**Problem requirements:**
Show every line in the entries below that contains the string "right".

**Records for this task:**
# # # # # # #

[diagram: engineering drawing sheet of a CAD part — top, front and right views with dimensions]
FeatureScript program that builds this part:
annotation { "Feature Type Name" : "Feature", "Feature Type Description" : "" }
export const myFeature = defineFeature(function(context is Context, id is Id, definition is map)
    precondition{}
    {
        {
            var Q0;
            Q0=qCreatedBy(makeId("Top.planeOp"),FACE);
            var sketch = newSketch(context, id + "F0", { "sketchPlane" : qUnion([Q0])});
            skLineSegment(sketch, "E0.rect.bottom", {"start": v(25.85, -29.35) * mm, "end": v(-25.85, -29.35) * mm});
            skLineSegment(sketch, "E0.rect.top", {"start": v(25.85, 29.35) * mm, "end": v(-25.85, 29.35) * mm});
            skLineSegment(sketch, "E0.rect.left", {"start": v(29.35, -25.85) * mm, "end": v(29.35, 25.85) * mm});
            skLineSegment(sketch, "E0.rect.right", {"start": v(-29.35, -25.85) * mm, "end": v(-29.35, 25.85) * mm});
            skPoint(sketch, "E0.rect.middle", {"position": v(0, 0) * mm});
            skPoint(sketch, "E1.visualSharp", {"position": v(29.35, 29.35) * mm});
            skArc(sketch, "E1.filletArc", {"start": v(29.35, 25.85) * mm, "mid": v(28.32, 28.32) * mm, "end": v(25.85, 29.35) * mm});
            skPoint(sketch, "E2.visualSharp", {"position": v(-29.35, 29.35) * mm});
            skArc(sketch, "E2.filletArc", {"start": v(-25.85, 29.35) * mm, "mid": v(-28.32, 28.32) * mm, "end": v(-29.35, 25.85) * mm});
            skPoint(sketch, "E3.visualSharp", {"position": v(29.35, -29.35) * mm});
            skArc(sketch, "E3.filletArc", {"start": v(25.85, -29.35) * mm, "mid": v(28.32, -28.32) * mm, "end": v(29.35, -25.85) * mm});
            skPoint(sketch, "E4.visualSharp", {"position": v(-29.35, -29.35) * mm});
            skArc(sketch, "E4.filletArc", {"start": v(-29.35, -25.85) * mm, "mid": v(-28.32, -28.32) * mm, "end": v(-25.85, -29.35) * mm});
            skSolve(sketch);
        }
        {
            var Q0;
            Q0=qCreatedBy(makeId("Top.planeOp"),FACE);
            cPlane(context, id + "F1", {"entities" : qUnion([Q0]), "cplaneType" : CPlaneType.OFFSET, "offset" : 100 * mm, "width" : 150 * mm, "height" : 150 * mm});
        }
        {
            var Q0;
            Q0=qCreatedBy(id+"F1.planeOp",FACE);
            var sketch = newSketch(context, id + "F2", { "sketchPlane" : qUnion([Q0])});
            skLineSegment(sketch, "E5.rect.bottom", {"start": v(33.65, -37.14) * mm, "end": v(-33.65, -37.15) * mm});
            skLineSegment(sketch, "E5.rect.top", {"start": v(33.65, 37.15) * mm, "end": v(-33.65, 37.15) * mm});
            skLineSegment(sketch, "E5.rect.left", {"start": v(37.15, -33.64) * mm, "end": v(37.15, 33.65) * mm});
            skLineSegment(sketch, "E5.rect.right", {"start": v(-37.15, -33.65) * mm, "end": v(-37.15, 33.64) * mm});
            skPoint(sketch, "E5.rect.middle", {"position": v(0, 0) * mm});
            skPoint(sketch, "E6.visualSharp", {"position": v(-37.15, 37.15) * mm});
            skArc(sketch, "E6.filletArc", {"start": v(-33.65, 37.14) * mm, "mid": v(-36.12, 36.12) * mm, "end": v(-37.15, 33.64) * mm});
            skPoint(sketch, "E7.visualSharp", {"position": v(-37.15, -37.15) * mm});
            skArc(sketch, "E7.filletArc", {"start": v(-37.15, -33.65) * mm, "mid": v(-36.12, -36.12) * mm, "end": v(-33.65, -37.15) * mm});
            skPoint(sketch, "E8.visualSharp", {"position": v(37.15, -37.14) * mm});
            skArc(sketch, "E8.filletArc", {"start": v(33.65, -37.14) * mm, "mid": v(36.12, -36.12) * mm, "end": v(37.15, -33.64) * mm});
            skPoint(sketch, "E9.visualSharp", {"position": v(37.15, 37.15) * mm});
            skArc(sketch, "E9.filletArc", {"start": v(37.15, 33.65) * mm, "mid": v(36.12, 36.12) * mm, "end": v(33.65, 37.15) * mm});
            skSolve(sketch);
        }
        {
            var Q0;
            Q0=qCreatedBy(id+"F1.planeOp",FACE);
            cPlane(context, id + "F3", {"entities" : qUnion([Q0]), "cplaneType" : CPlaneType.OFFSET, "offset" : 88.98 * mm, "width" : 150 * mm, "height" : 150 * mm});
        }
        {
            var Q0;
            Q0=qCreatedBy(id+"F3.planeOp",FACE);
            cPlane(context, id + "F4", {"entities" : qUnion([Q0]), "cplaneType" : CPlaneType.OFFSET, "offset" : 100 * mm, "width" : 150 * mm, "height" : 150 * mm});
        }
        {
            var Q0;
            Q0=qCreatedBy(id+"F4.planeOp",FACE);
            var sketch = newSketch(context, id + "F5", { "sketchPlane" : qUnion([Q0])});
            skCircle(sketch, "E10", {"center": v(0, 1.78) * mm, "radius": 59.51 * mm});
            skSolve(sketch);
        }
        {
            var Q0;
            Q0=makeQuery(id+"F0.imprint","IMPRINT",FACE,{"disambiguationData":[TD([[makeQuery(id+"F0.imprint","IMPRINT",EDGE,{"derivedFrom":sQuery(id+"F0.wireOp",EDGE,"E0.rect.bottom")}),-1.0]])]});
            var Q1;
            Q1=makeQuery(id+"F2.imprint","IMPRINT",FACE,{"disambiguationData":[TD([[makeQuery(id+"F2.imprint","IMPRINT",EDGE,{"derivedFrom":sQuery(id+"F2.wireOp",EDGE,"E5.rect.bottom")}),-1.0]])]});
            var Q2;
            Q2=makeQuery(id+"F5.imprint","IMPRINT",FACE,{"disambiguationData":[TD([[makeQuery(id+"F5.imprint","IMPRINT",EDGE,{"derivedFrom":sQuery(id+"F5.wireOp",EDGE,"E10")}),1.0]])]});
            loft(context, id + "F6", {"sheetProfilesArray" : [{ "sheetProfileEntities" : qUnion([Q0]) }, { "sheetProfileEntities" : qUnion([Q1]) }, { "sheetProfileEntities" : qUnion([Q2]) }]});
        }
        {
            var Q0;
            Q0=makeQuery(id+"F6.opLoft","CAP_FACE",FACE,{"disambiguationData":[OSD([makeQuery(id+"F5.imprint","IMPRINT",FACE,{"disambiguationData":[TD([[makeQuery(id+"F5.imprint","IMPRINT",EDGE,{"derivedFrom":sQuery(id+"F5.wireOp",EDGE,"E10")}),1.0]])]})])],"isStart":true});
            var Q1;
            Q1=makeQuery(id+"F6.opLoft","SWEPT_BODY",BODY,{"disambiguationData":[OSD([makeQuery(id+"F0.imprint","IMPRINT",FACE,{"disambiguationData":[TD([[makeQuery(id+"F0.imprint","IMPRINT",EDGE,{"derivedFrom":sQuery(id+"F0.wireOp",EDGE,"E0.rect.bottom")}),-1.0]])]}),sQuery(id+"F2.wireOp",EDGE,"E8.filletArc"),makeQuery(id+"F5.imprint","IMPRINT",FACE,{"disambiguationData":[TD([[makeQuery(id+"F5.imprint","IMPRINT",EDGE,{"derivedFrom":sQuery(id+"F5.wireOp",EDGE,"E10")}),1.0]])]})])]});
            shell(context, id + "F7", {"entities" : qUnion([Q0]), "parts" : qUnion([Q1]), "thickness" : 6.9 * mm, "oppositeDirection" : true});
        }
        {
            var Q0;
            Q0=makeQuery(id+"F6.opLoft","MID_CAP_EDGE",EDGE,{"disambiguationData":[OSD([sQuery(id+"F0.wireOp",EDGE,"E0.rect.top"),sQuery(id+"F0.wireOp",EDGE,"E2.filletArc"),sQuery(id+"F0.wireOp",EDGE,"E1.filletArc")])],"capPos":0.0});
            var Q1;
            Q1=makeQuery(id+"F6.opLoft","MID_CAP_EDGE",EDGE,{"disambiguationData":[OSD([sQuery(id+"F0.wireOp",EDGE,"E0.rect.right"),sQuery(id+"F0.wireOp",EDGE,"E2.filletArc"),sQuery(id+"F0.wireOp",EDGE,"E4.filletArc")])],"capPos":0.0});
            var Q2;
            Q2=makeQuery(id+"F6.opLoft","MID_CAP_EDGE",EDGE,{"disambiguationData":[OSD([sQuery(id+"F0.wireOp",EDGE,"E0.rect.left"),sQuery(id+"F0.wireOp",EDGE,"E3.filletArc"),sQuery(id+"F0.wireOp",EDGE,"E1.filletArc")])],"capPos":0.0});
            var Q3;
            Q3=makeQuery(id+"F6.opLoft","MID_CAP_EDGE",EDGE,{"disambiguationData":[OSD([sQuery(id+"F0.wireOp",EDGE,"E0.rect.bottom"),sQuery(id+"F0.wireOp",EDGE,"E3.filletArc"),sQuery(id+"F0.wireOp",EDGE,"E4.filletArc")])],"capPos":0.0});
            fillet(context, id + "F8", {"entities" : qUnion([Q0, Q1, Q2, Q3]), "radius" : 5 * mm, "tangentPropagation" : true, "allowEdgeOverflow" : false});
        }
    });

# # # # # # #

**Result:**
[diagram: engineering drawing sheet of a CAD part — top, front and right views with dimensions]
            skLineSegment(sketch, "E0.rect.right", {"start": v(-29.35, -25.85) * mm, "end": v(-29.35, 25.85) * mm});
            skLineSegment(sketch, "E5.rect.right", {"start": v(-37.15, -33.65) * mm, "end": v(-37.15, 33.64) * mm});
            Q1=makeQuery(id+"F6.opLoft","MID_CAP_EDGE",EDGE,{"disambiguationData":[OSD([sQuery(id+"F0.wireOp",EDGE,"E0.rect.right"),sQuery(id+"F0.wireOp",EDGE,"E2.filletArc"),sQuery(id+"F0.wireOp",EDGE,"E4.filletArc")])],"capPos":0.0});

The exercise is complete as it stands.